Previous Black Lotus Labs research has indicated the botnet was being used during Chinese business hours, and that its operators have been cautiously exploiting devices in attempts to add them to the network.

The KV malware does not have the ability to remain on devices after they are switched off, meaning the botnet’s operatives must latch onto them again if they are power-cycled. Report data shows a significant spike in re-exploitation attempts in December 2023, which suggests hackers were likely monitoring victims’ devices before the FBI intervened to take their infrastructure offline, Lumen says.

The routers were not all necessarily linked to the infrastructure targeted by Volt Typhoon but were used to help the hackers hide, officials said last week.

Wray and other intelligence community heavyweights gave a stark warning to lawmakers last week that China-backed hacking activities against the U.S. have reached a new level of complexity, and that the federal government must work with private-sector partners to deter Beijing-sponsored cyber threats amid broader diplomatic tensions between the two nations.
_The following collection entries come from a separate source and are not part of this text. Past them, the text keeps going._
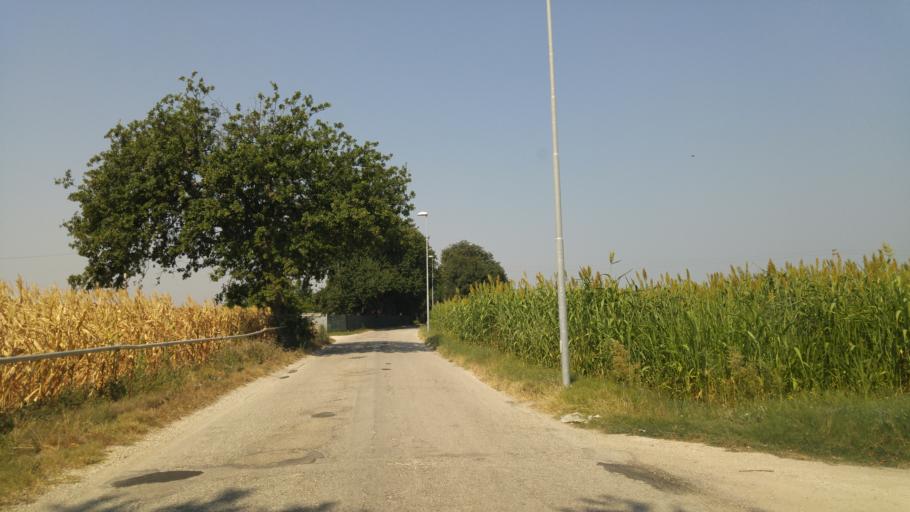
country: IT
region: The Marches
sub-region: Provincia di Pesaro e Urbino
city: Fano
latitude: 43.8313
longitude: 13.0364
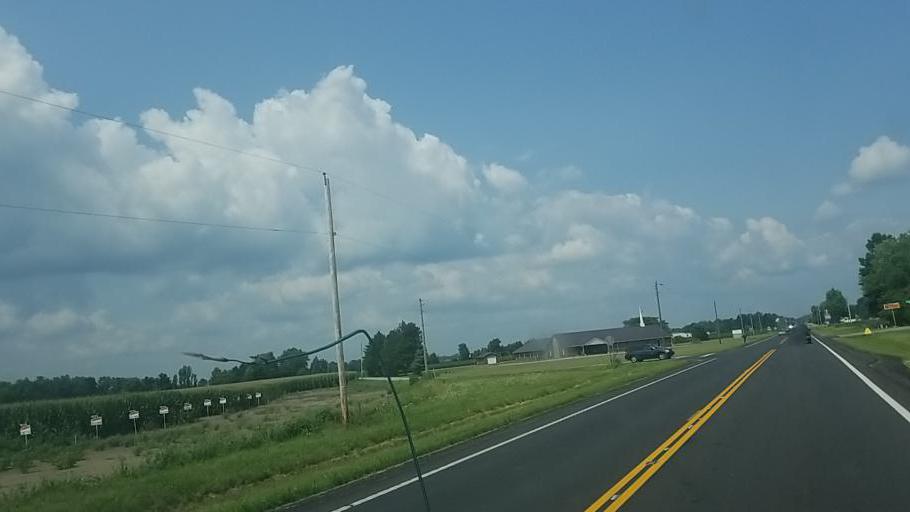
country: US
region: Ohio
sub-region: Crawford County
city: Bucyrus
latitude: 40.7773
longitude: -82.9982
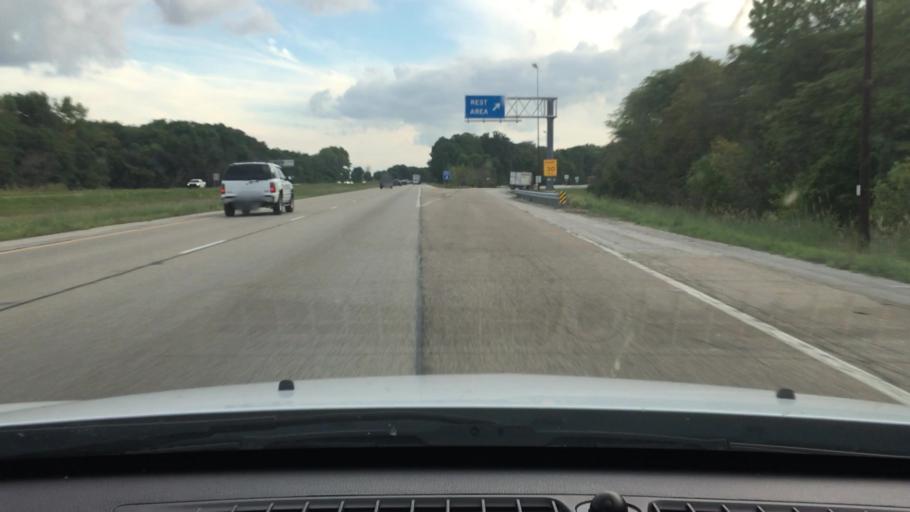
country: US
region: Illinois
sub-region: McLean County
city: Twin Grove
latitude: 40.3613
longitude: -89.1067
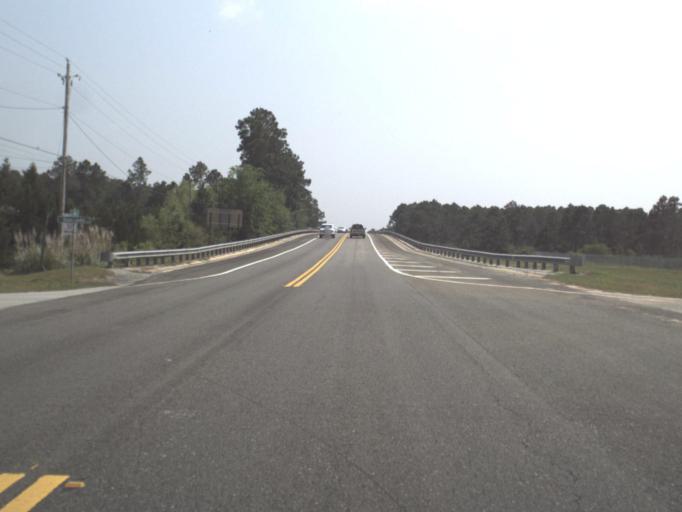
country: US
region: Florida
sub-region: Santa Rosa County
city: Bagdad
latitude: 30.5265
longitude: -87.0873
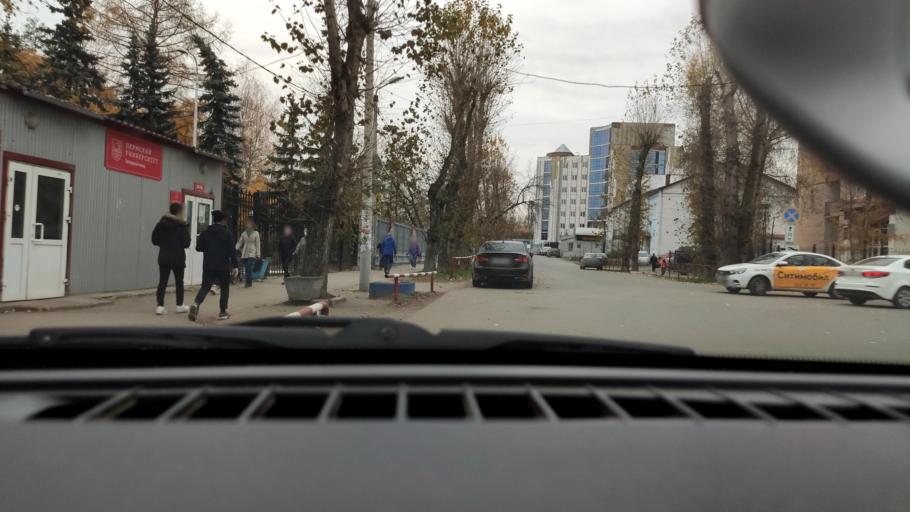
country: RU
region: Perm
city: Perm
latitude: 58.0073
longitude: 56.1837
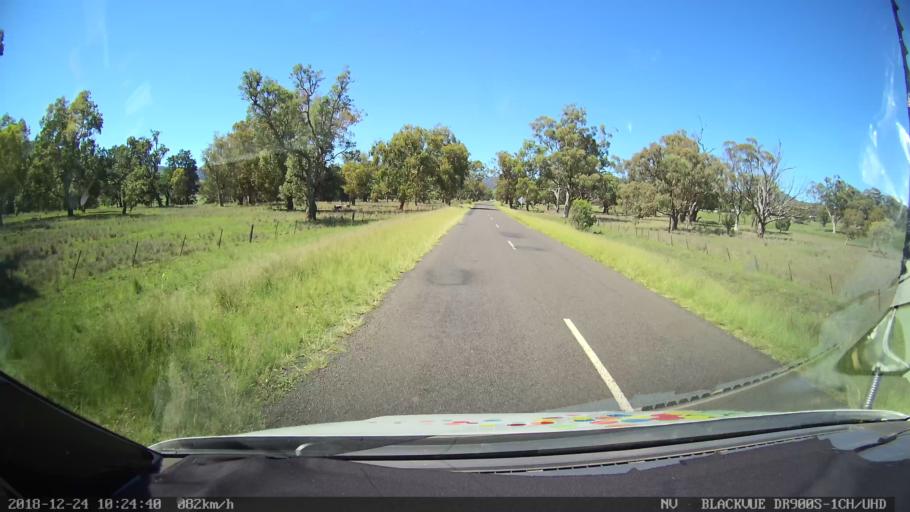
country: AU
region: New South Wales
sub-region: Liverpool Plains
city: Quirindi
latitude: -31.7894
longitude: 150.5317
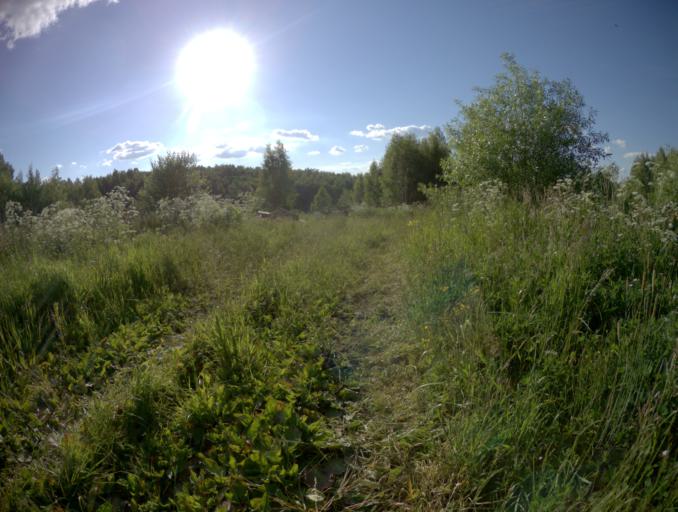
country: RU
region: Vladimir
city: Stavrovo
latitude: 56.2459
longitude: 40.0854
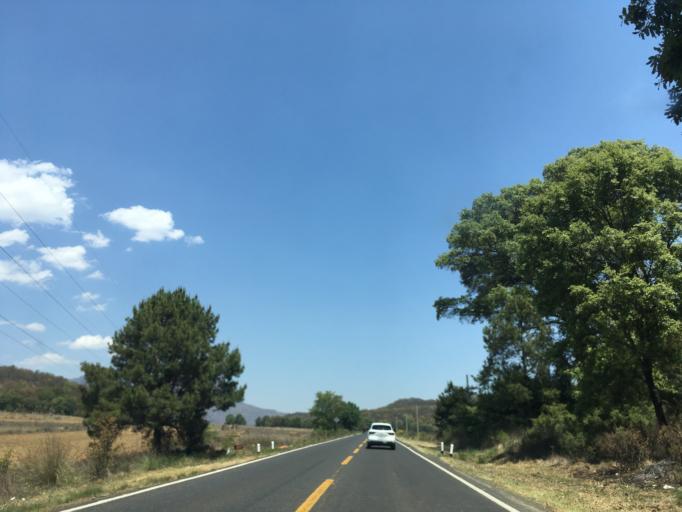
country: MX
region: Michoacan
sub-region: Chilchota
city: Tacuro (Santa Maria Tacuro)
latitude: 19.8153
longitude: -102.0286
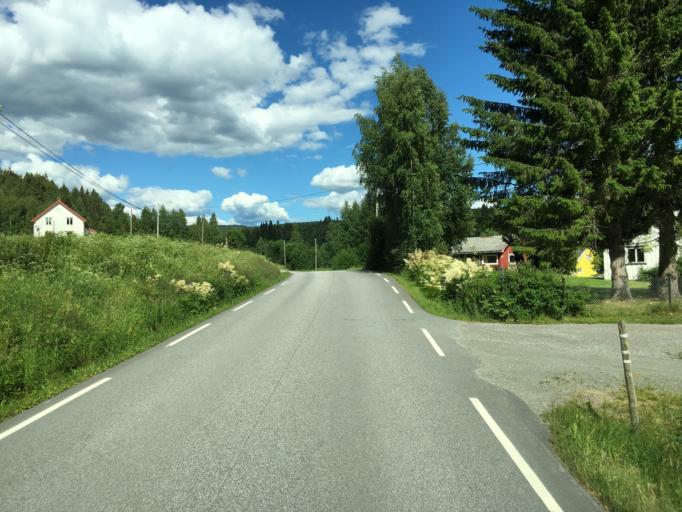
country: NO
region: Oppland
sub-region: Sondre Land
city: Hov
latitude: 60.6180
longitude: 10.3371
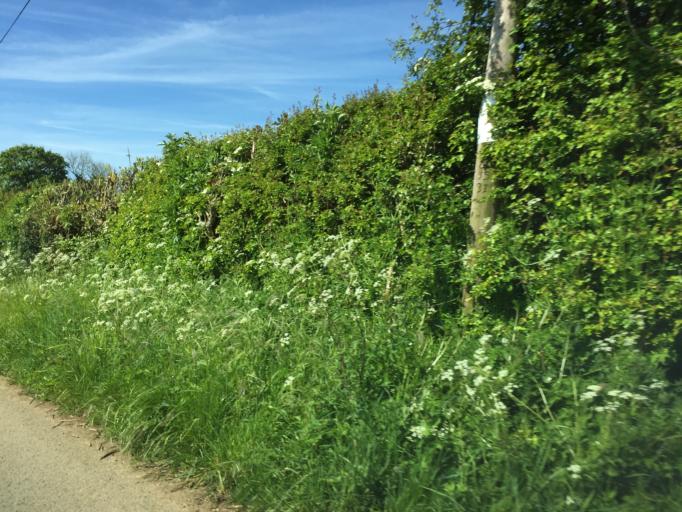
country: GB
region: England
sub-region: Wiltshire
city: Luckington
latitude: 51.6152
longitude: -2.2576
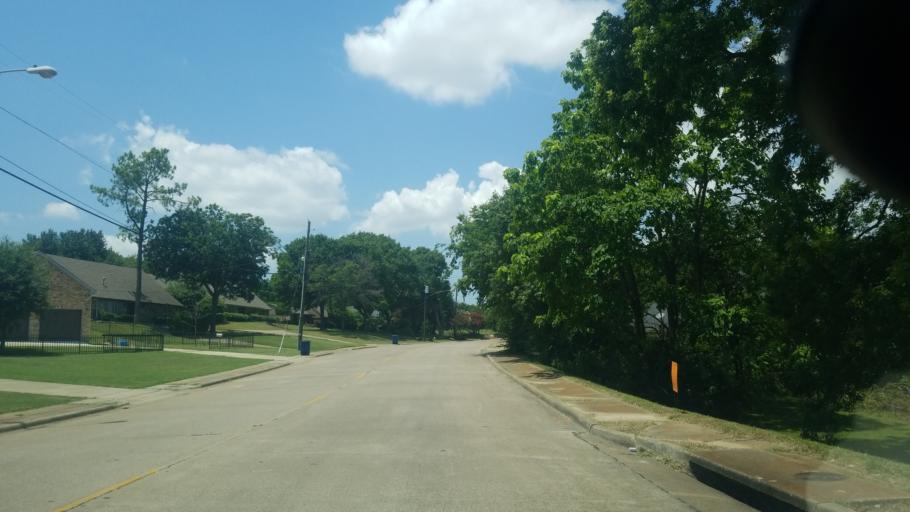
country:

“The Chinese government has been categorical in opposing hacking attacks and the abuse of information technology,” Chinese Embassy Spokesperson Liu Pengyu said in a statement to Nextgov/FCW last week. “The United States has the strongest cyber technologies of all countries, but has used such technologies in hacking, eavesdropping more than others. We urge the U.S. side to stop making irresponsible criticism against other countries on the issue of cyber-security.”